AY Crudentials: The Envelope Generator

Probably the most technical forum around. It does not have to be coding related, or assembly code only. Just talk about how you can use the AY chip to do cool sounding things :)
Post Reply
User avatar
Game master
Posts: 819
Joined: Sat Jan 07, 2006 12:07 am
Location: Luton, UK

AY Crudentials: The Envelope Generator

Post by Twilighte »

The AY-8912 Sound chip that lurks within the depths of the Oric has a little used Envelope Generator.
An Envelope Generator controls the volume of a selected channel outside of processor intervention.
This means that once initiated, it will continue without any other action by the user/processor.
However their is only one Envelope generator inside the AY-8912 which therefore detracts the use of it.

The Envelope Generator occupies 3 registers inside the AY-8912 and 3 bits control which channel to take over volume control.
Therefore without alot of processor intervention, it is not possible to change the volume whilst the envelope generator is attached to a channel.

2 of the 3 registers is the period counter.

Note: This may be modified during the production of a volume sequence
The Period counter sets the delay between volume changes.

The last register is the Cycle register and controls what action to perform on the volume.
Whilst the Cycle register may appear as an 8 bit entity, only 4 bits are actually wired inside the AY-8912.
And since each bit represents a different attribute of the action taken, only a few values are really useful.
0 The volume starts at 15 and falls to 0
1 The volume starts at 0 and rises to 15 then resets to 0.
8 The volume starts at 15 and falls to 0 (Repeating)
10 The volume starts at 15 and falls to 0 then rises to 15 (Repeating)
11 The volume starts at 15 and falls to 0 then resets to 15.
13 The volume starts at 0 and rises to 15 and remains at 15.

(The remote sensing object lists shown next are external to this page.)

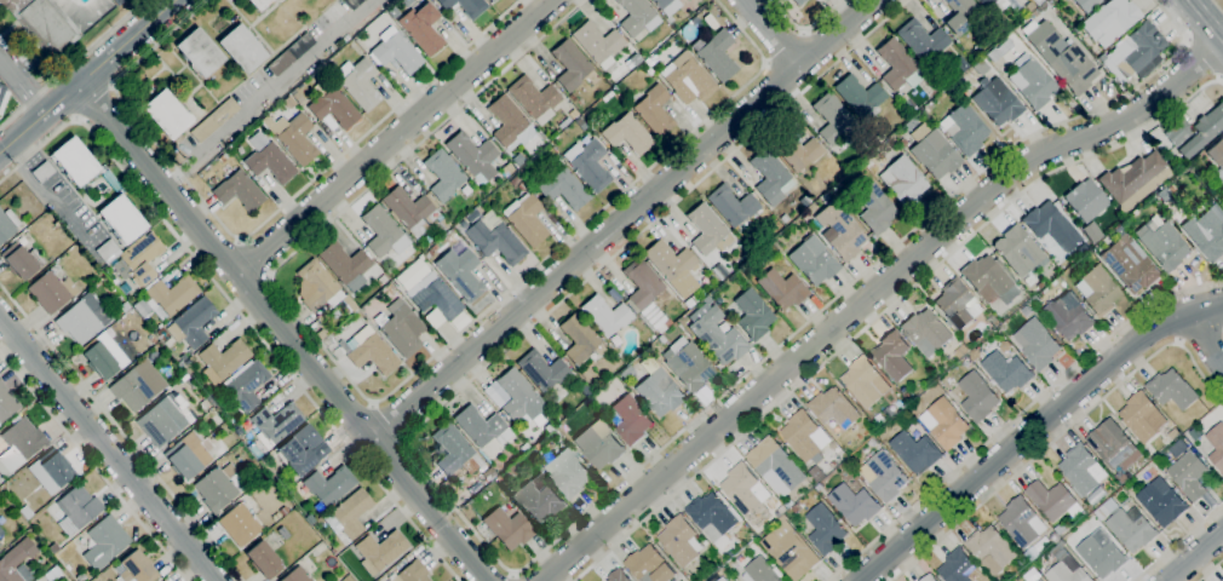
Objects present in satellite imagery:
building: (491, 0)
building: (820, 0)
building: (825, 0)
building: (115, 1)
building: (119, 1)
building: (799, 2)
building: (1037, 2)
building: (353, 3)
building: (260, 4)
building: (994, 4)
building: (1086, 4)
building: (667, 5)
building: (465, 6)
building: (1029, 6)
building: (394, 12)
building: (960, 14)
building: (637, 16)
road: (1208, 17)
building: (1110, 21)
building: (43, 24)
building: (422, 28)
road: (804, 29)
road: (773, 34)
building: (922, 40)
building: (598, 43)
road: (784, 46)
building: (242, 48)
building: (1139, 49)
building: (397, 50)
building: (200, 53)
building: (291, 54)
building: (993, 54)
building: (716, 55)
building: (1062, 58)
building: (635, 59)
road: (1201, 59)
building: (647, 62)
road: (73, 63)
building: (570, 64)
building: (899, 66)
building: (980, 67)
building: (649, 72)
road: (89, 77)
building: (687, 79)
building: (358, 83)
building: (1035, 83)
road: (22, 86)
road: (272, 92)
building: (607, 95)
building: (533, 96)
building: (860, 96)
building: (297, 97)
building: (3, 98)
road: (94, 101)
building: (997, 101)
building: (289, 102)
building: (334, 108)
building: (654, 110)
building: (573, 113)
building: (167, 114)
building: (834, 119)
building: (214, 120)
building: (509, 122)
building: (563, 122)
building: (911, 123)
building: (966, 129)
building: (1204, 131)
building: (1177, 132)
building: (627, 134)
road: (394, 135)
building: (297, 139)
building: (891, 142)
building: (903, 142)
building: (795, 150)
building: (933, 151)
building: (473, 155)
building: (1217, 156)
building: (222, 158)
building: (74, 161)
building: (588, 162)
building: (270, 163)
building: (519, 165)
building: (508, 170)
building: (42, 171)
building: (770, 174)
building: (443, 175)
building: (111, 180)
building: (514, 180)
building: (903, 181)
building: (1134, 181)
building: (521, 185)
building: (565, 189)
building: (239, 190)
building: (1221, 190)
building: (1165, 193)
building: (823, 198)
building: (1085, 200)
building: (732, 205)
building: (875, 208)
building: (411, 210)
road: (627, 218)
building: (784, 218)
building: (122, 219)
building: (526, 219)
building: (444, 223)
building: (7, 224)
road: (253, 224)
building: (1051, 226)
building: (1118, 229)
building: (709, 230)
building: (841, 230)
building: (383, 232)
building: (1207, 233)
building: (427, 239)
building: (494, 239)
building: (1163, 244)
building: (434, 247)
building: (105, 253)
building: (428, 253)
building: (1019, 253)
road: (251, 258)
building: (21, 259)
building: (138, 259)
building: (813, 263)
building: (1078, 263)
building: (345, 265)
building: (673, 266)
building: (1130, 266)
building: (718, 272)
building: (461, 273)
building: (382, 279)
building: (989, 281)
building: (641, 284)
building: (317, 286)
building: (782, 288)
building: (1098, 291)
building: (49, 292)
building: (173, 293)
road: (870, 294)
building: (436, 296)
building: (1035, 301)
building: (955, 304)
building: (125, 306)
road: (885, 309)
road: (238, 311)
building: (1026, 311)
building: (753, 314)
building: (605, 315)
building: (83, 319)
building: (1068, 319)
building: (667, 322)
building: (192, 323)
building: (403, 330)
road: (287, 331)
building: (926, 332)
building: (716, 333)
road: (1200, 336)
building: (661, 338)
building: (580, 339)
road: (1209, 341)
building: (1037, 345)
building: (340, 349)
building: (372, 351)
building: (960, 352)
building: (893, 356)
building: (225, 358)
building: (100, 361)
building: (966, 361)
building: (689, 367)
building: (542, 370)
building: (626, 372)
building: (1007, 372)
building: (586, 374)
building: (865, 382)
building: (138, 385)
building: (245, 386)
building: (659, 389)
building: (1172, 390)
building: (519, 397)
building: (908, 397)
building: (978, 397)
building: (211, 400)
road: (377, 400)
building: (6, 402)
building: (208, 407)
building: (834, 408)
road: (1016, 417)
building: (1142, 418)
building: (631, 420)
building: (161, 422)
road: (388, 422)
building: (274, 424)
building: (947, 424)
building: (482, 426)
building: (549, 426)
road: (1033, 428)
road: (121, 432)
road: (1062, 434)
building: (1173, 434)
building: (805, 436)
building: (21, 443)
building: (538, 445)
building: (599, 445)
building: (1113, 446)
building: (525, 447)
building: (1216, 447)
road: (108, 449)
building: (303, 450)
building: (455, 451)
building: (255, 452)
building: (916, 452)
building: (530, 453)
building: (187, 456)
building: (279, 458)
building: (776, 464)
road: (94, 466)
building: (56, 467)
building: (1082, 470)
building: (1187, 471)
building: (567, 473)
building: (488, 474)
building: (884, 477)
building: (1120, 478)
building: (540, 481)
building: (329, 485)
building: (220, 487)
building: (818, 488)
building: (741, 489)
building: (1053, 501)
building: (539, 502)
building: (855, 504)
building: (1162, 505)
building: (319, 506)
building: (77, 509)
building: (26, 512)
building: (352, 512)
building: (280, 513)
building: (782, 518)
building: (309, 519)
building: (713, 519)
building: (1022, 523)
building: (239, 525)
building: (508, 528)
building: (1061, 529)
building: (1131, 529)
building: (825, 530)
building: (283, 532)
building: (1, 533)
building: (105, 541)
building: (681, 542)
road: (1179, 543)
building: (0, 544)
building: (53, 547)
building: (991, 547)
building: (380, 551)
road: (541, 552)
building: (791, 554)
building: (1101, 554)
road: (1196, 557)
building: (264, 560)
building: (16, 561)
building: (1023, 562)
building: (649, 566)
building: (957, 567)
building: (135, 568)
road: (1211, 570)
building: (1067, 571)
building: (412, 572)
building: (760, 572)
building: (296, 575)
road: (515, 576)
building: (618, 576)
building: (81, 577)
building: (929, 578)
building: (722, 579)
building: (1037, 580)
building: (1040, 580)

One significant thing about the Envelope Generator is it's ability to repeat a volume sequence as in the Cycles 8 and 10.

When the period registers are set to high speed (The lower the period the higher the speed) this produces a waveform that is usable as a channel sound (Tone).
The Envelope generator is then capable of producing a limited number of notes as either a sawtooth or triangle waveform.
When attached to a channel. the channel may also produce its own squarewave note and if similar, can produce various different waveforms and effects for a single note.
If the Channel square wave is set to something wildly different, then distortion effects are possible where the envelope generator produces one pitch and the Channel produces another but both through the same output channel.

Note: every write (or read) to the Cycle register will reset the waveform

The possible notes differ for each waveform, whereby the Triangle waveform ( 10 ) will generate half as many recognisable notes as the Sawtooth ( 8 ) waveform.
As a single sequence of successive notes, the Triangle waveform can produce 15 notes (C-0 to D-1) whereas the Sawtooth can produce 27 (C-0 to D-2).
The odd Higher note is possible too.
Nevertheless both waveforms are able to produce notes within a single octave equivalent to the Normal Channels Octave 0 (ORIC MUSIC).